I like to pass std::max or std::min into a function. One can write code like this
Definition of the function
void foo (std::function<double(double, double)> extreme) {
...
const double e = extreme(rhs, lhs);
...
}
On can call the function using a lambda
foo([](const double rhs, const double lhs) { return std::max(rhs, lhs); });
This is quite ugly. I would prefer to write code like this
foo(std::max);
This does not compile.
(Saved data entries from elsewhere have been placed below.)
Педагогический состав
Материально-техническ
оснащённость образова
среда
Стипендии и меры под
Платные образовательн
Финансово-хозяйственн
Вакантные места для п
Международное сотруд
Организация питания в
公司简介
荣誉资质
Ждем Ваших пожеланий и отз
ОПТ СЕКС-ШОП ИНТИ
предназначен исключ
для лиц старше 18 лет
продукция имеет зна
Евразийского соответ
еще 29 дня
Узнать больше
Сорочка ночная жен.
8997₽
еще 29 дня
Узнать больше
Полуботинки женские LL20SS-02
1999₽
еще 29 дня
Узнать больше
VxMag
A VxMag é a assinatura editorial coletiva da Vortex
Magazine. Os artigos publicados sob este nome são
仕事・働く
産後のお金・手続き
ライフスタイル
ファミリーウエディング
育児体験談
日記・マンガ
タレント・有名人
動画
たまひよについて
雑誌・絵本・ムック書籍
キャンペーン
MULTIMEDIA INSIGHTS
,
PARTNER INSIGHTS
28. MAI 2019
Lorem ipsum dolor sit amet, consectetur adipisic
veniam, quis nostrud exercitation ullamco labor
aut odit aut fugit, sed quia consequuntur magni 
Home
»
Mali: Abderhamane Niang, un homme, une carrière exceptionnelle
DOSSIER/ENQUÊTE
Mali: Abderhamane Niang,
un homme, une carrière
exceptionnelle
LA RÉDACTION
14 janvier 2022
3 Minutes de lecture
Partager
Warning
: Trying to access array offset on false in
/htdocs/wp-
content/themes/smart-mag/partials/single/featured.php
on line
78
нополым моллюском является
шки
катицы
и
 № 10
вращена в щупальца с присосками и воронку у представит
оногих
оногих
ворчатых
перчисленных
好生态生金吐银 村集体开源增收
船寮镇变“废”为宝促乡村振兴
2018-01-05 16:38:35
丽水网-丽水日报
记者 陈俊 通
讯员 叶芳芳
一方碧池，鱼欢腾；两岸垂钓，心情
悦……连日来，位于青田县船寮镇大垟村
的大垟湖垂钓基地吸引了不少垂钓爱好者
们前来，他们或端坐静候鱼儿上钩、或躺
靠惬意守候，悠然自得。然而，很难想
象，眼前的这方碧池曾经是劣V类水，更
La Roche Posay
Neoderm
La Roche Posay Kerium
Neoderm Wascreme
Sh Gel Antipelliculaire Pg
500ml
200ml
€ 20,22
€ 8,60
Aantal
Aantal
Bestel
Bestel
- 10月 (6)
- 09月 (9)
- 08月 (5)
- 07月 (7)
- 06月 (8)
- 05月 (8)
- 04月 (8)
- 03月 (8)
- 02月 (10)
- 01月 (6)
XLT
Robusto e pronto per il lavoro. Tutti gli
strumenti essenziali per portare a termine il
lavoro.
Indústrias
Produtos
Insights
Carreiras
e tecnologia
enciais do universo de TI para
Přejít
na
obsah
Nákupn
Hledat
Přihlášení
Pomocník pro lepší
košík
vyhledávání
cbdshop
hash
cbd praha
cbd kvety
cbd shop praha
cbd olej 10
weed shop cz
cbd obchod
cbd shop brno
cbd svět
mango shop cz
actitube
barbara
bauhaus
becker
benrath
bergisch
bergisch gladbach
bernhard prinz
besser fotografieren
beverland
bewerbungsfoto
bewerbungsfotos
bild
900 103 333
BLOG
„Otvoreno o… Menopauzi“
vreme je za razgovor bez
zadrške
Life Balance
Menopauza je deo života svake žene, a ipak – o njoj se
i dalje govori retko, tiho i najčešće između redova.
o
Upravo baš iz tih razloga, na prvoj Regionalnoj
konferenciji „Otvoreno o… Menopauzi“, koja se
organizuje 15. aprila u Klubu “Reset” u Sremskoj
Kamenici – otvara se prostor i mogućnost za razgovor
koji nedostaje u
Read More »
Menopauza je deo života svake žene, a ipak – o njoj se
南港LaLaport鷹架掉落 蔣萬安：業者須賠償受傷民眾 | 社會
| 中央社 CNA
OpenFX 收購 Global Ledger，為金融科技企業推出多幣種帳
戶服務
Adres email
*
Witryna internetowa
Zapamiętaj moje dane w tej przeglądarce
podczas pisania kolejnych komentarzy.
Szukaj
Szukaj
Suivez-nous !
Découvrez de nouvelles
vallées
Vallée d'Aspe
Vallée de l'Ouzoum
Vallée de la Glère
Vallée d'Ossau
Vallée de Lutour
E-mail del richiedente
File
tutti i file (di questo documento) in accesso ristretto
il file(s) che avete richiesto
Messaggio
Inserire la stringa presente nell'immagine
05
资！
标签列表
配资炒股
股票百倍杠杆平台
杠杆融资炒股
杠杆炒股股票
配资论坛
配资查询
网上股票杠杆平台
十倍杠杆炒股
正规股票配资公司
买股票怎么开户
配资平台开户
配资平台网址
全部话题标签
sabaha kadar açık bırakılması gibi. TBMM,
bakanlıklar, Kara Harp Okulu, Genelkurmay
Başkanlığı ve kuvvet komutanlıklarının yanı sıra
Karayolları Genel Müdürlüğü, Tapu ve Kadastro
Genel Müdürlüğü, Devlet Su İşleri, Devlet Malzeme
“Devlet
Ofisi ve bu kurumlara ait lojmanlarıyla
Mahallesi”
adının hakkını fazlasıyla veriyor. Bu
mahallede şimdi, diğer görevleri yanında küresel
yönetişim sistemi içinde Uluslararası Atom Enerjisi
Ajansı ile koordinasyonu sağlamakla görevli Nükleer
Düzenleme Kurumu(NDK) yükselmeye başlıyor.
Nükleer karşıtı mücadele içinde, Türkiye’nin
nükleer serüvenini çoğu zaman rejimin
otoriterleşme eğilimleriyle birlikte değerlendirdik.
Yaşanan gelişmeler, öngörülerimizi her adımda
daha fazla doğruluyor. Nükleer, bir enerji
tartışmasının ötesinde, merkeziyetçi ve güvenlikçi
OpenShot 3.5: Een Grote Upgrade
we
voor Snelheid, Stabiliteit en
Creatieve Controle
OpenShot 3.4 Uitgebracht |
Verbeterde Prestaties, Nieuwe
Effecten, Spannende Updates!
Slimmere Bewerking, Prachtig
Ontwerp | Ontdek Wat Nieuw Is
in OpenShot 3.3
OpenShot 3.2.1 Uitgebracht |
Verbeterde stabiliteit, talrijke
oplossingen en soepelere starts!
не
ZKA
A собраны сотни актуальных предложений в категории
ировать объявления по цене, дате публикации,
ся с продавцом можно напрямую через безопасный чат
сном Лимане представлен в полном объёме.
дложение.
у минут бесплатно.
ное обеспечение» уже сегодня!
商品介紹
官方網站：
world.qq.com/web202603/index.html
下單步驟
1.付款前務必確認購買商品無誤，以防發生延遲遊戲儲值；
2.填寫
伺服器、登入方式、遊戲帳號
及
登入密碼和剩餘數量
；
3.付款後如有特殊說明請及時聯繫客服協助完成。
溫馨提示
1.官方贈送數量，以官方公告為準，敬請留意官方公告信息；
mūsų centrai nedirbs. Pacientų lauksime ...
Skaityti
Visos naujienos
Is this or something more readable possible?
The following works:
void foo (std::function<double const&(double const&, double const&)>) {}
void foo2 (double const&(double const&, double const&)){}
int main () {
foo((double const&(*)(double const&, double const&))(std::max<double>));
foo2(std::max<double>);
}
Note that we always need to use std::max<double>.
In the call to foo, as it takes a std::function, theres no good way the compiler can work out which overloaded version of std::max to use and so you need to cast it to the correct type.
For the second one, as foo2 takes the raw function, it just works.
Note that I've explicitly use double const&, as the plain T versions (as in not having the const&) of std::max take an initialiser list and so there's no way to cast it to what you need.
So to get it working with the foo as written, you'll have to use a lambda or overload or wrapper of some sort.
So the simplest way would be to use the knowledge above of what does work, and add an overload:
void foo(double const&(*func)(double const&, double const&) )
{
foo([&func](double a, double b){return func(a, b);});
}
and then foo(std::max<double>); will work